> _Task description_
Copy the records below word for word, keeping every line unchanged.

> _Material_
————
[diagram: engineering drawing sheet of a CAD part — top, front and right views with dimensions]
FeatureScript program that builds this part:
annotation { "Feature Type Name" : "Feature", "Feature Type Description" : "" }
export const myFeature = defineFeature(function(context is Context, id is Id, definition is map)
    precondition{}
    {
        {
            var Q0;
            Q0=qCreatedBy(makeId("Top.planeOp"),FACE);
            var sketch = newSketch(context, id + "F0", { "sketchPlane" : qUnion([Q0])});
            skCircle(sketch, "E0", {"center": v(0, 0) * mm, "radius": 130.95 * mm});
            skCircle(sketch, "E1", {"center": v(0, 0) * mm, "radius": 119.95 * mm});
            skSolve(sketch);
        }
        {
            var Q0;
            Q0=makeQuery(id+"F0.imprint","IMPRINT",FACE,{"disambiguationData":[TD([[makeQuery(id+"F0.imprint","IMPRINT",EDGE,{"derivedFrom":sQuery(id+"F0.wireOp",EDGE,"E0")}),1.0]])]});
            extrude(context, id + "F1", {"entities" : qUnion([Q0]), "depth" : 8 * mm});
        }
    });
————
> _Answer for the task_
[diagram: engineering drawing sheet of a CAD part — top, front and right views with dimensions]
FeatureScript program that builds this part:
annotation { "Feature Type Name" : "Feature", "Feature Type Description" : "" }
export const myFeature = defineFeature(function(context is Context, id is Id, definition is map)
    precondition{}
    {
        {
            var Q0;
            Q0=qCreatedBy(makeId("Top.planeOp"),FACE);
            var sketch = newSketch(context, id + "F0", { "sketchPlane" : qUnion([Q0])});
            skCircle(sketch, "E0", {"center": v(0, 0) * mm, "radius": 130.95 * mm});
            skCircle(sketch, "E1", {"center": v(0, 0) * mm, "radius": 119.95 * mm});
            skSolve(sketch);
        }
        {
            var Q0;
            Q0=makeQuery(id+"F0.imprint","IMPRINT",FACE,{"disambiguationData":[TD([[makeQuery(id+"F0.imprint","IMPRINT",EDGE,{"derivedFrom":sQuery(id+"F0.wireOp",EDGE,"E0")}),1.0]])]});
            extrude(context, id + "F1", {"entities" : qUnion([Q0]), "depth" : 8 * mm});
        }
    });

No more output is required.